Hindustan Salts Limited, a government-owned company established for salt extraction in the region, has invited bids to develop a 100 MW solar PV project in Kharaghoda, Gujarat, India.
As reported by Mercom Capital, the project will be developed on a revenue sharing model, as all the power generated by the facility will be sold into the market.
With June 5 as the submission deadline, the successful bidder will be expected to provide both EPC and O&M for the project for a 25-year period.
Meanwhile, Hindustan Salts will arrange the PPA with authorized government bodies, and provide land for the project.
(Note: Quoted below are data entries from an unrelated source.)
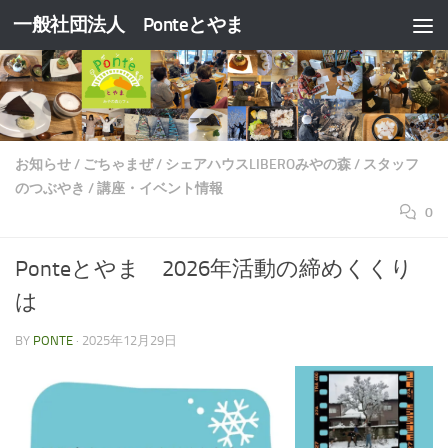
一般社団法人 Ponteとやま
コンテンツへスキップ
お知らせ
/
ごちゃまぜ
/
シェアハウスLIBEROみやの森
/
スタッフ
のつぶやき
/
講座・イベント情報
0
Ponteとやま 2026年活動の締めくくり
は
BY
PONTE
·
2025年12月29日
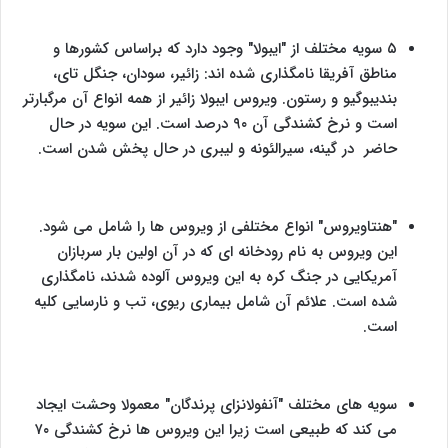
۵ سویه مختلف از "ایبولا" وجود دارد که براساس کشورها و
مناطق آفریقا نامگذاری شده اند: زائیر، سودان، جنگل تای،
بندیبوگیو و رستون. ویروس ایبولا زائیر از همه انواع آن مرگبارتر
است و نرخ کشندگی آن ۹۰ درصد است. این سویه در حال
حاضر در گینه، سیرالئونه و لیبری در حال پخش شدن است.
"هنتاویروس" انواع مختلفی از ویروس ها را شامل می شود.
این ویروس به نام رودخانه ای که در آن اولین بار سربازان
آمریکایی در جنگ کره به این ویروس آلوده شدند، نامگذاری
شده است. علائم آن شامل بیماری ریوی، تب و نارسایی کلیه
است.
سویه های مختلف "آنفولانزای پرندگان" معمولا وحشت ایجاد
می کند که طبیعی است زیرا این ویروس ها نرخ کشندگی ۷۰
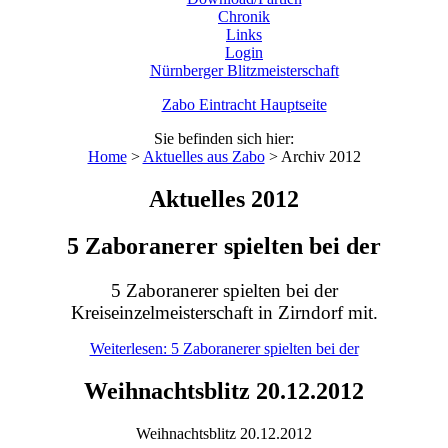
Chronik
Links
Login
Nürnberger Blitzmeisterschaft
Zabo Eintracht Hauptseite
Sie befinden sich hier:
Home
>
Aktuelles aus Zabo
>
Archiv 2012
Aktuelles 2012
5 Zaboranerer spielten bei der
5 Zaboranerer spielten bei der
Kreiseinzelmeisterschaft in Zirndorf mit.
Weiterlesen: 5 Zaboranerer spielten bei der
Weihnachtsblitz 20.12.2012
Weihnachtsblitz 20.12.2012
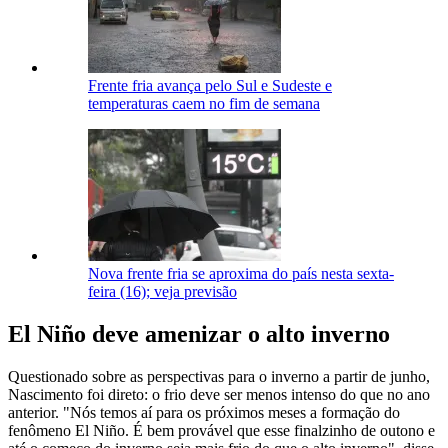
Frente fria avança pelo Sul e Sudeste e
temperaturas caem no fim de semana
Nova frente fria se aproxima do país nesta sexta-
feira (16); veja previsão
El Niño deve amenizar o alto inverno
Questionado sobre as perspectivas para o inverno a partir de junho,
Nascimento foi direto: o frio deve ser menos intenso do que no ano
anterior. "Nós temos aí para os próximos meses a formação do
fenômeno El Niño. É bem provável que esse finalzinho de outono e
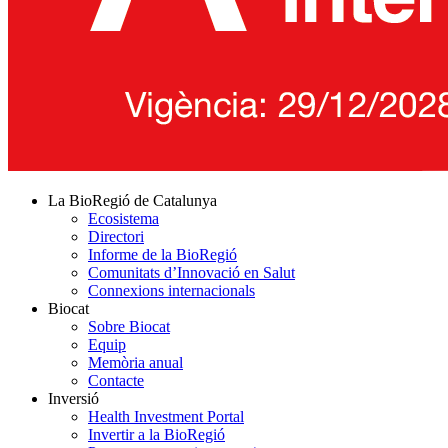
La BioRegió de Catalunya
Ecosistema
Directori
Informe de la BioRegió
Comunitats d’Innovació en Salut
Connexions internacionals
Biocat
Sobre Biocat
Equip
Memòria anual
Contacte
Inversió
Health Investment Portal
Invertir a la BioRegió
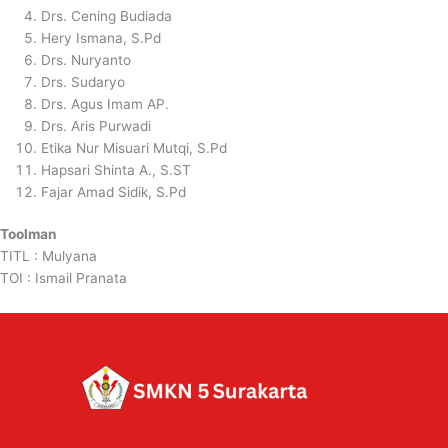
Drs. Cening Budiada
Hery Ismana, S.Pd
Drs. Nuryanto
Drs. Sudaryo
Drs. Agus Imam AP.
Drs. Aris Purwadi
Etika Nur Misuari Mutqi, S.Pd
Hapsari Shinta A., S.ST
Fajar Amad Sidik, S.Pd
Toolman
TITL : Mulyana
TOI : Ismail Pranata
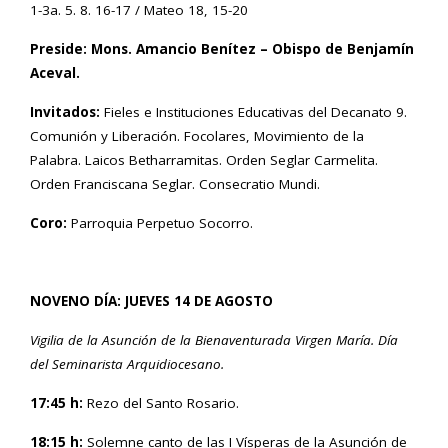
1-3a. 5. 8. 16-17 / Mateo 18, 15-20
Preside: Mons. Amancio Benítez – Obispo de Benjamín
Aceval.
Invitados:
Fieles e Instituciones Educativas del Decanato 9.
Comunión y Liberación. Focolares, Movimiento de la
Palabra. Laicos Betharramitas. Orden Seglar Carmelita.
Orden Franciscana Seglar. Consecratio Mundi.
Coro:
Parroquia Perpetuo Socorro.
NOVENO DÍA: JUEVES 14 DE AGOSTO
Vigilia de la Asunción de la Bienaventurada Virgen María. Día
del Seminarista Arquidiocesano.
17:45 h:
Rezo del Santo Rosario.
18:15 h:
Solemne canto de las I Vísperas de la Asunción de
Once the contract is awarded, the project completion timeframe will be 180 days.
Earlier this year, the company’s subsidiary Sambhar Salts Limited invited expressions of interest to develop a 100 MW solar project in Sambhar, Rajasthan, on a revenue sharing basis.
The pronounced shift to solar in India’s coal-dominated market comes as a result of the relentless fall in solar costs.
With solar not only reaching, but going below grid parity, the outlook for coal is getting gloomier, with coal power projects being suspended or canceled over the last three months.
Moreover, as solar tariffs decline, the cost of coal power is rising in India, finds a report by Bloomberg New Energy Finance, pointing out that it is becoming more costly to mine at home, and more difficult due to tougher environmental regulations.
Following a string of federal auctions in 2017, India’s solar tariffs were driven down to INR 2.44 ($ 0.037)/kWh, which is lower than state utility NTPC’s average tariffs for existing coal-fired fleet (INR 3.20/kWh).